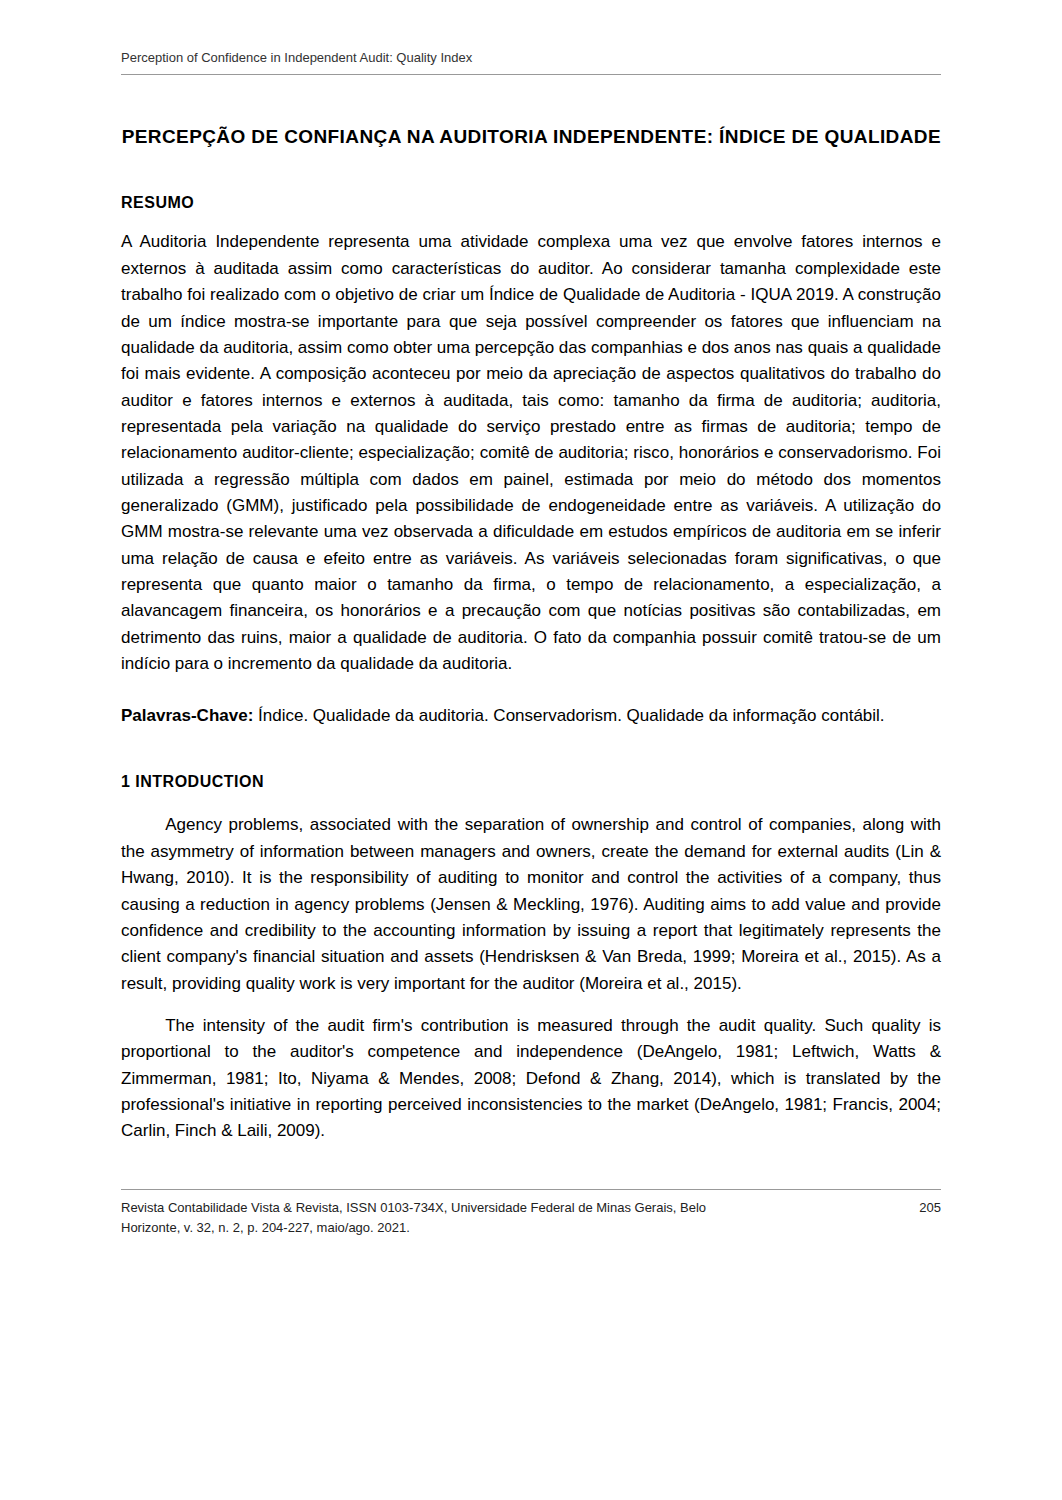Perception of Confidence in Independent Audit: Quality Index
PERCEPÇÃO DE CONFIANÇA NA AUDITORIA INDEPENDENTE: ÍNDICE DE QUALIDADE
RESUMO
A Auditoria Independente representa uma atividade complexa uma vez que envolve fatores internos e externos à auditada assim como características do auditor. Ao considerar tamanha complexidade este trabalho foi realizado com o objetivo de criar um Índice de Qualidade de Auditoria - IQUA 2019. A construção de um índice mostra-se importante para que seja possível compreender os fatores que influenciam na qualidade da auditoria, assim como obter uma percepção das companhias e dos anos nas quais a qualidade foi mais evidente. A composição aconteceu por meio da apreciação de aspectos qualitativos do trabalho do auditor e fatores internos e externos à auditada, tais como: tamanho da firma de auditoria; auditoria, representada pela variação na qualidade do serviço prestado entre as firmas de auditoria; tempo de relacionamento auditor-cliente; especialização; comitê de auditoria; risco, honorários e conservadorismo. Foi utilizada a regressão múltipla com dados em painel, estimada por meio do método dos momentos generalizado (GMM), justificado pela possibilidade de endogeneidade entre as variáveis. A utilização do GMM mostra-se relevante uma vez observada a dificuldade em estudos empíricos de auditoria em se inferir uma relação de causa e efeito entre as variáveis. As variáveis selecionadas foram significativas, o que representa que quanto maior o tamanho da firma, o tempo de relacionamento, a especialização, a alavancagem financeira, os honorários e a precaução com que notícias positivas são contabilizadas, em detrimento das ruins, maior a qualidade de auditoria. O fato da companhia possuir comitê tratou-se de um indício para o incremento da qualidade da auditoria.
Palavras-Chave: Índice. Qualidade da auditoria. Conservadorism. Qualidade da informação contábil.
1 INTRODUCTION
Agency problems, associated with the separation of ownership and control of companies, along with the asymmetry of information between managers and owners, create the demand for external audits (Lin & Hwang, 2010). It is the responsibility of auditing to monitor and control the activities of a company, thus causing a reduction in agency problems (Jensen & Meckling, 1976). Auditing aims to add value and provide confidence and credibility to the accounting information by issuing a report that legitimately represents the client company's financial situation and assets (Hendrisksen & Van Breda, 1999; Moreira et al., 2015). As a result, providing quality work is very important for the auditor (Moreira et al., 2015).
The intensity of the audit firm's contribution is measured through the audit quality. Such quality is proportional to the auditor's competence and independence (DeAngelo, 1981; Leftwich, Watts & Zimmerman, 1981; Ito, Niyama & Mendes, 2008; Defond & Zhang, 2014), which is translated by the professional's initiative in reporting perceived inconsistencies to the market (DeAngelo, 1981; Francis, 2004; Carlin, Finch & Laili, 2009).
Revista Contabilidade Vista & Revista, ISSN 0103-734X, Universidade Federal de Minas Gerais, Belo Horizonte, v. 32, n. 2, p. 204-227, maio/ago. 2021.
205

§

Your answer must be the entries repeated exactly, with no pictures.

### THE COMPLETED TASK
Perception of Confidence in Independent Audit: Quality Index
PERCEPÇÃO DE CONFIANÇA NA AUDITORIA INDEPENDENTE: ÍNDICE DE QUALIDADE
RESUMO
A Auditoria Independente representa uma atividade complexa uma vez que envolve fatores internos e externos à auditada assim como características do auditor. Ao considerar tamanha complexidade este trabalho foi realizado com o objetivo de criar um Índice de Qualidade de Auditoria - IQUA 2019. A construção de um índice mostra-se importante para que seja possível compreender os fatores que influenciam na qualidade da auditoria, assim como obter uma percepção das companhias e dos anos nas quais a qualidade foi mais evidente. A composição aconteceu por meio da apreciação de aspectos qualitativos do trabalho do auditor e fatores internos e externos à auditada, tais como: tamanho da firma de auditoria; auditoria, representada pela variação na qualidade do serviço prestado entre as firmas de auditoria; tempo de relacionamento auditor-cliente; especialização; comitê de auditoria; risco, honorários e conservadorismo. Foi utilizada a regressão múltipla com dados em painel, estimada por meio do método dos momentos generalizado (GMM), justificado pela possibilidade de endogeneidade entre as variáveis. A utilização do GMM mostra-se relevante uma vez observada a dificuldade em estudos empíricos de auditoria em se inferir uma relação de causa e efeito entre as variáveis. As variáveis selecionadas foram significativas, o que representa que quanto maior o tamanho da firma, o tempo de relacionamento, a especialização, a alavancagem financeira, os honorários e a precaução com que notícias positivas são contabilizadas, em detrimento das ruins, maior a qualidade de auditoria. O fato da companhia possuir comitê tratou-se de um indício para o incremento da qualidade da auditoria.
Palavras-Chave: Índice. Qualidade da auditoria. Conservadorism. Qualidade da informação contábil.
1 INTRODUCTION
Agency problems, associated with the separation of ownership and control of companies, along with the asymmetry of information between managers and owners, create the demand for external audits (Lin & Hwang, 2010). It is the responsibility of auditing to monitor and control the activities of a company, thus causing a reduction in agency problems (Jensen & Meckling, 1976). Auditing aims to add value and provide confidence and credibility to the accounting information by issuing a report that legitimately represents the client company's financial situation and assets (Hendrisksen & Van Breda, 1999; Moreira et al., 2015). As a result, providing quality work is very important for the auditor (Moreira et al., 2015).
The intensity of the audit firm's contribution is measured through the audit quality. Such quality is proportional to the auditor's competence and independence (DeAngelo, 1981; Leftwich, Watts & Zimmerman, 1981; Ito, Niyama & Mendes, 2008; Defond & Zhang, 2014), which is translated by the professional's initiative in reporting perceived inconsistencies to the market (DeAngelo, 1981; Francis, 2004; Carlin, Finch & Laili, 2009).
Revista Contabilidade Vista & Revista, ISSN 0103-734X, Universidade Federal de Minas Gerais, Belo Horizonte, v. 32, n. 2, p. 204-227, maio/ago. 2021.
205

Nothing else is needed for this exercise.